A 600 years old tree on the Wudong mountain. Every year our supplier can earn about 50000 € only by selling the leaves of this one tree!
Large reddish-brown rocks on the Wudong mountain, very similar to those seen in Wuyishan, where the famous Wuyi Rock Tea comes from. I wonder if the mineral taste of some Dancong is due to their proximity.
Chaozhou, 11th May 2016
After having visited four tea farmers and having drunk liters of Fenghuang Dancong we all selected the teas to buy. For Nannuoshan I have chosen three classics and a speciality.
- Milan Xiang (Honey-orchid fragrance): a floral Dancong with a honey touch; rich and clear.

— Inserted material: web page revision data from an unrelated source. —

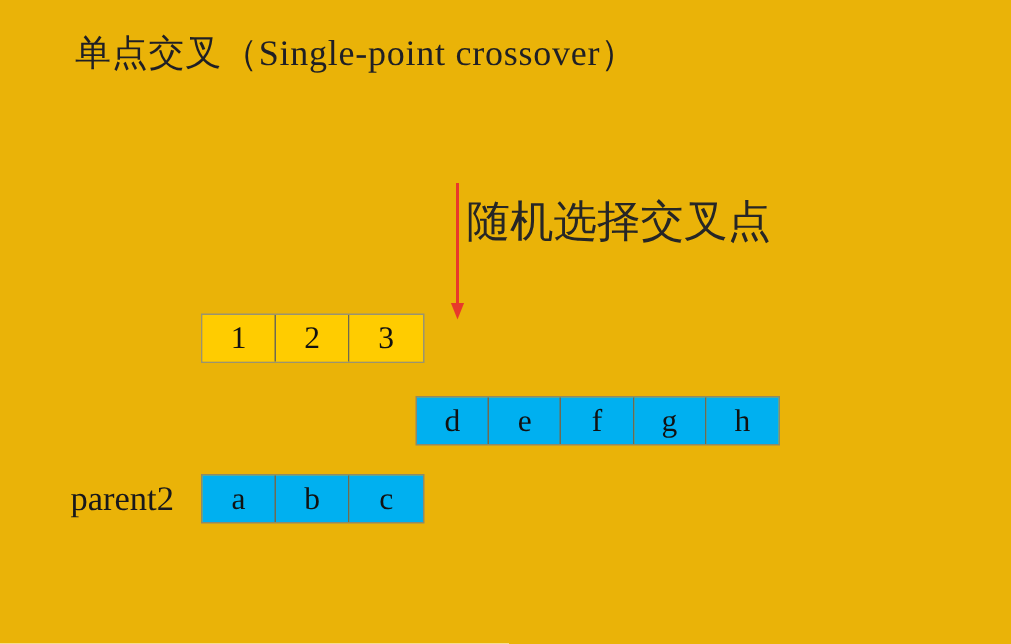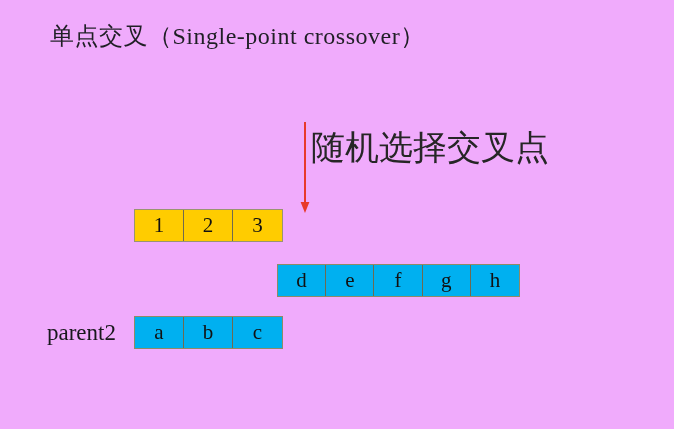--- a/index.html
+++ b/index.html
@@ -4,21 +4,21 @@
 <style>
   html, body {
     margin: 0;
     padding: 0;
     background: #ffffff;
   }
   #slide {
     position: relative;
     width: 674px;
     height: 429px;
-    background: #f0abfc;
+    background: #eab308;
     overflow: hidden;
     font-family: "Liberation Serif", "DejaVu Serif", serif;
     color: #1a1a1a;
   }
 
   
   .slide-title {
     position: absolute;
     left: 50px;
     top: 20px;
@@ -29,21 +29,21 @@
     color: #1f1f25;
     white-space: nowrap;
   }
 
   
   .annotation-caption {
     position: absolute;
     left: 311px;
     top: 131px;
     font-family: "Liberation Serif", "DejaVu Serif", serif;
-    font-size: 34px;
+    font-size: 29px;
     line-height: 34px;
     color: #262626;
     white-space: nowrap;
   }
   .crossover-arrow {
     position: absolute;
     left: 296px;
     top: 122px;
     width: 18px;
     height: 92px;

- Xingren Xiang (Almond fragrance): sour-sweet Dancong, recalling the taste of the almond’s skin.
- Huang Zhi Xiang (Gardenia fragrance): Another floral oolong with a mineral texture.
- Farmer’s Dancong: On Wudong we tasted the tea drunk by the farmers; leaves discarded from the crop because to big, mixed with broken leaves and stems; Surprised but both taste and price (cheap!) we bought the RIMANENZE: 1 kg for Nannuoshan and 1 kg for Teavolution.
The last day we take a tea brake; we go for teaware shopping! I buy the local porcelain tea tray for Gongfu Cha, several gaiwan and cups and also an outdoor Gongfu Cha set! A carved wood luggage with all you need for Gongfu Cha, inclusing cloths and pliers. Once open, the luggage turn into a tea tray.
Teaware shopping in Chaozhou. Porcellain Gongfu Cha tray, cups, gaiwan, handpainted saucers and an outdoor Gongfu Cha set.